O centro comunitário que se tornou jardim de infância: conheça experiência de modelo alternativo de educação infantil no Chile

Publicado em Deixe um comentárioChile Crece Contigo, Creche

Santiago, Chile — Do lado de fora, parece uma casa como as outras da rua, térrea e simples, com grades no portão. Por dentro, porém, a edificação, mesmo que modesta, abriga um universo de diversão, aprendizado, afeto e arte para 20 crianças de 2 anos a 5 anos e 11 meses. Assim é o único Centro Educativo Cultural de la Infancia (Ceci) localizado na comuna de La Granja, em Santiago, no Chile. Nesse modelo de educação infantil, todos convivem juntos em uma única sala, onde brincam, ouvem histórias, fazem desenhos e pinturas, além de almoçar. Muito além da estrutura ou de qualquer outro aspecto, o que faz a diferença ali, como contam as famílias, é a dedicação das duas educadoras, Cecilia Férnandez e Gladys Hormazaval.

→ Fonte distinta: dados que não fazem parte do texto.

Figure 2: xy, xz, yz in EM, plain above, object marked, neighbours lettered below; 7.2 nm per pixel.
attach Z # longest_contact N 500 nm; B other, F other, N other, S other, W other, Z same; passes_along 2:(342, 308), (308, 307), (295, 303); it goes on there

20 alunos frequentam o local

“Sou apaixonada pelo que faço. Fico encantada com a pureza das crianças”, conta Gladys. O amor pela atividade é visível em tudo o que faz. Para explicar, por exemplo, a uma menina de 3 anos que ela não pode sair da sala enquanto os outros almoçam, não se limita a ordenar ou proibir. A funcionária senta com a garota e esclarece que, naquele momento, se ela ficar no quintal, estará sozinha, pois durante o almoço, as “tias” precisam ajudar as outras crianças a comer. “E se você cair e se machucar, doerá em você e também em mim. Sofreremos as duas.” A mesma gentileza e sensibilidade observa-se em Cecilia.

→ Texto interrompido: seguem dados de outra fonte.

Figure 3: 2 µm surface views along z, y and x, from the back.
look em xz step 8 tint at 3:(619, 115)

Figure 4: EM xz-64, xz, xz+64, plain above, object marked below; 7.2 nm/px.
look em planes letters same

A educadora Cecilia trabalha no local desde que ele foi fundado, na década de 1970

“A convivência com as crianças e as famílias sempre foi fácil para nós, pois nos baseamos no respeito. Há algumas muito ativas, outras mais reservadas, e aceitamos o jeito de cada uma. Não são elas que têm de se adaptar a nós, mas o contrário”, afirma Cecilia. Ali, meninos e meninas são livres para brincar com o que quiserem e só existe uma regra, baseada na consideração pelos demais: “É preciso respeitar o amiguinho, se ele está usando um brinquedo, por exemplo, tem de esperá-lo parar de usar”. Com o convívio social, é possível notar o desenvolvimento de cada aluno.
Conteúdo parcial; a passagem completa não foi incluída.